Reproduce the records line for line, from the very start up to and including the line that contains "dell’Avviso Anci per assegnazione di". Leave the pictures out.

▸ **Task data**:
----

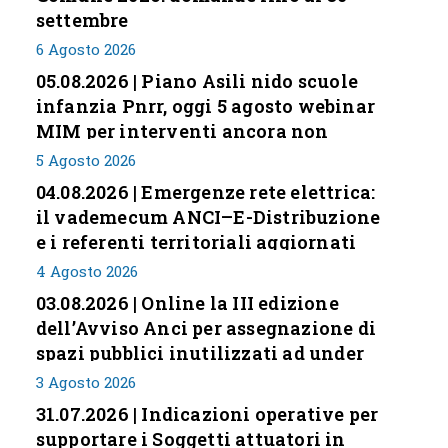
settembre
6 Agosto 2026
05.08.2026 | Piano Asili nido scuole
infanzia Pnrr, oggi 5 agosto webinar
MIM per interventi ancora non
conclusi
5 Agosto 2026
04.08.2026 | Emergenze rete elettrica:
il vademecum ANCI–E-Distribuzione
e i referenti territoriali aggiornati
4 Agosto 2026
03.08.2026 | Online la III edizione
dell’Avviso Anci per assegnazione di
spazi pubblici inutilizzati ad under
35
3 Agosto 2026
31.07.2026 | Indicazioni operative per
supportare i Soggetti attuatori in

----

▸ **Output of the exercise**:
settembre
6 Agosto 2026
05.08.2026 | Piano Asili nido scuole
infanzia Pnrr, oggi 5 agosto webinar
MIM per interventi ancora non
conclusi
5 Agosto 2026
04.08.2026 | Emergenze rete elettrica:
il vademecum ANCI–E-Distribuzione
e i referenti territoriali aggiornati
4 Agosto 2026
03.08.2026 | Online la III edizione
dell’Avviso Anci per assegnazione di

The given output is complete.